If the department heads of organisations actually read everything they got across their desk requiring their signature then they would do nothing else. So what do they do? They scan and skip read, at best. How good are they at scan and skip reading and retaining high comprehension? In most cases the answer is, "not very." As a result, they authorise important things they actually disagree with and spend valuable time scan reading material which is not important to them.

In the example of the government department, a review of three months' correspondence demonstrated that there was never an annotation to the correspondence to or from the department by any person who signed that they had seen the document.

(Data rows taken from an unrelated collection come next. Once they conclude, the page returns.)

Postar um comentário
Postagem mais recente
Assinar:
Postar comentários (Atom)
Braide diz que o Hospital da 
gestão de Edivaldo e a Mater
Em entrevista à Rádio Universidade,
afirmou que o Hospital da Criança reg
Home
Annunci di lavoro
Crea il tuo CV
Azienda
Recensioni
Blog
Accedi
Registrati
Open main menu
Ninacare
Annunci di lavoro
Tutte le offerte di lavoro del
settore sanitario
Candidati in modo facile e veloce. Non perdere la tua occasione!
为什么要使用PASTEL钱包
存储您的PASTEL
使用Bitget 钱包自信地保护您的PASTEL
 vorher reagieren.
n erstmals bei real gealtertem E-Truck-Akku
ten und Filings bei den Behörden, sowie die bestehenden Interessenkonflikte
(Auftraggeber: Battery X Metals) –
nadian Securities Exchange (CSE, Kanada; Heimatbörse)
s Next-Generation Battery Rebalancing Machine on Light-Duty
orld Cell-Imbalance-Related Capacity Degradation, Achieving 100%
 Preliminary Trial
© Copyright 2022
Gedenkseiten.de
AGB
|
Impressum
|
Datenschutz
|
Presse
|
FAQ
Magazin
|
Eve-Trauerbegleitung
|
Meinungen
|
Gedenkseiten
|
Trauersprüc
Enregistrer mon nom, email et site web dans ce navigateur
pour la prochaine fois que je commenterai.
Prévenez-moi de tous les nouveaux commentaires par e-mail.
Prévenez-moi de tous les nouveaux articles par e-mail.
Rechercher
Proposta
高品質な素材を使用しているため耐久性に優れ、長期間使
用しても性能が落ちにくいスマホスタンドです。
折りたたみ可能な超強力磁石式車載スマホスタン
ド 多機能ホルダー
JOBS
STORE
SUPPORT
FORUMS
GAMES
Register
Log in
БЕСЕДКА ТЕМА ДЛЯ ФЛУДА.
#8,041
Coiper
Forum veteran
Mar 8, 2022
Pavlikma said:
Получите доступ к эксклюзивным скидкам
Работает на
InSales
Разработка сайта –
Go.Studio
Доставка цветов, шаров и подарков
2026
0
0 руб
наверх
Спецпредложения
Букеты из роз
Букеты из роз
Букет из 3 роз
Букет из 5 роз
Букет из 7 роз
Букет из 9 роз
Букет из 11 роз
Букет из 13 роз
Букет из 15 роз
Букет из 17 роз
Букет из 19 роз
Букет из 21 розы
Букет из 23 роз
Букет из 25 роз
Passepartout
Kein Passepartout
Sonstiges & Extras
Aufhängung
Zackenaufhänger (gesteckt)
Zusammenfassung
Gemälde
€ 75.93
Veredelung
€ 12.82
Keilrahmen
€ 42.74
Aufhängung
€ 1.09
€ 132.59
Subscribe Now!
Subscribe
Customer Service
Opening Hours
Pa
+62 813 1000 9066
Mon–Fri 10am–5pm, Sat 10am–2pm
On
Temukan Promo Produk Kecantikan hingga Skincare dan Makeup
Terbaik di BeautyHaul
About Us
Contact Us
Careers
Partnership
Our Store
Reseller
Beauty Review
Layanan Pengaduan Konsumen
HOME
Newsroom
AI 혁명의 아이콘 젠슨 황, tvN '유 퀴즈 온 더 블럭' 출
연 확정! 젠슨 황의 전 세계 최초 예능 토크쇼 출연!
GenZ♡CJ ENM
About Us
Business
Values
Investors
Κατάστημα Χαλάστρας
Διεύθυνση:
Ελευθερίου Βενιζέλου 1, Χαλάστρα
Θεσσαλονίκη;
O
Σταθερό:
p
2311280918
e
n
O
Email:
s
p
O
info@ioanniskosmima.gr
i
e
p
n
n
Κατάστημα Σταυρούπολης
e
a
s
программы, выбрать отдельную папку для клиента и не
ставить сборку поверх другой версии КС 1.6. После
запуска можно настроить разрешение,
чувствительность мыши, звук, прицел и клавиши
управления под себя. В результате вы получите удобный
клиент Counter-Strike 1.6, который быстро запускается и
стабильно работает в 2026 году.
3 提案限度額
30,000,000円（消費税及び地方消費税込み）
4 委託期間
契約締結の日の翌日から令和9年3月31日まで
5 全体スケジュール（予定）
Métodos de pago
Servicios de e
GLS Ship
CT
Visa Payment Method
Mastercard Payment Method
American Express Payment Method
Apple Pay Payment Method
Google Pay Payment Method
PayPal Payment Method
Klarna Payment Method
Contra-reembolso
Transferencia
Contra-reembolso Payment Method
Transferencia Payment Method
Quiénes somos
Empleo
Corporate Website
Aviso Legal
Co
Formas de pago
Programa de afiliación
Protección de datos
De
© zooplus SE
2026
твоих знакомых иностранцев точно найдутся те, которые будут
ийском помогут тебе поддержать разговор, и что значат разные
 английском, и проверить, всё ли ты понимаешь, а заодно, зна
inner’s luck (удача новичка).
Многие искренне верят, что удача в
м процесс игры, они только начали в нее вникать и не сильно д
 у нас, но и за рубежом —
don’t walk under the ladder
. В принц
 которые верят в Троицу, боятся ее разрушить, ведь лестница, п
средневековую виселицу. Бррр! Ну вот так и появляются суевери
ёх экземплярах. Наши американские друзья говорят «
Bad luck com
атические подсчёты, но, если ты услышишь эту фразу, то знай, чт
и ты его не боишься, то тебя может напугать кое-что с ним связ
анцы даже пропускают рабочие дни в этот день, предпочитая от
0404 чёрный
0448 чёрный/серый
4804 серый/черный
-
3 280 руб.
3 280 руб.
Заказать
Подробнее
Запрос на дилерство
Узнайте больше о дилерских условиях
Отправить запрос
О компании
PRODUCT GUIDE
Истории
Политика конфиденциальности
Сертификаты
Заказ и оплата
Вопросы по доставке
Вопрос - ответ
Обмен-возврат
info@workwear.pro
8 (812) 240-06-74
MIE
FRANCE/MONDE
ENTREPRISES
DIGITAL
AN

The divisional people responsible carried out the required work to the best of their ability either always two months behind what would be an appropriate response or within an appropriate time using other communication means whilst the official correspondence caught up.

What to do about it

Firstly, complete an audit. Ask department heads and others to keep track of the amount and nature of correspondence that requires their signature or initials. This can be done by the simple means of a tick-sheet. Include in the tick sheet columns for the manager to indicate what the document was about and whether they needed to see the document and if so, whether they were the responsible or accountable* party or whether the needed to be consulted or informed. For example;

Ticksheet

*Note: Responsible, Accountable, Informed and Consulted comprise the parts of a RACI analysis. Accountable = I have authority to change this process, Informed = I need to be informed about this process to effectively carry out my work; Consulted = This process cannot be completed without my input.

Analysis of the audit reveals what documents managers are receiving that they do not need to receive. From my experience, of the documents signed or initialled by a manager, at least thirty percent are unnecessary. The processes associated with those documents should be changed to eliminate the step that requires a manager's oversight and signature.

Alternative processes can be developed to eliminate, on average, another twenty percent of signature collecting activities. For example, if a manager is concerned about expenditure, rather than approving every purchase, as often happens when costs become the focus, create a weekly report on expenditure and maintain direct oversight only on high cost items.

How making the change improves productivity

Typically, eliminating processes which usually have a signature collecting component has several positive results:

  • Managers get time back.
  • Managers read what they need to read properly.
  • Subordinates are empowered more to get on with the job rather than collecting a signature.
  • Decentralised decision making improves employee morale.
  • Suppliers get paid more quickly.
  • New employees get employed more quickly as the post-selection administrative processes are streamlined.
  • Minor capital works and maintenance are completed earlier.
  • Projects are approved or denied more quickly, for the right reasons, and by the right people.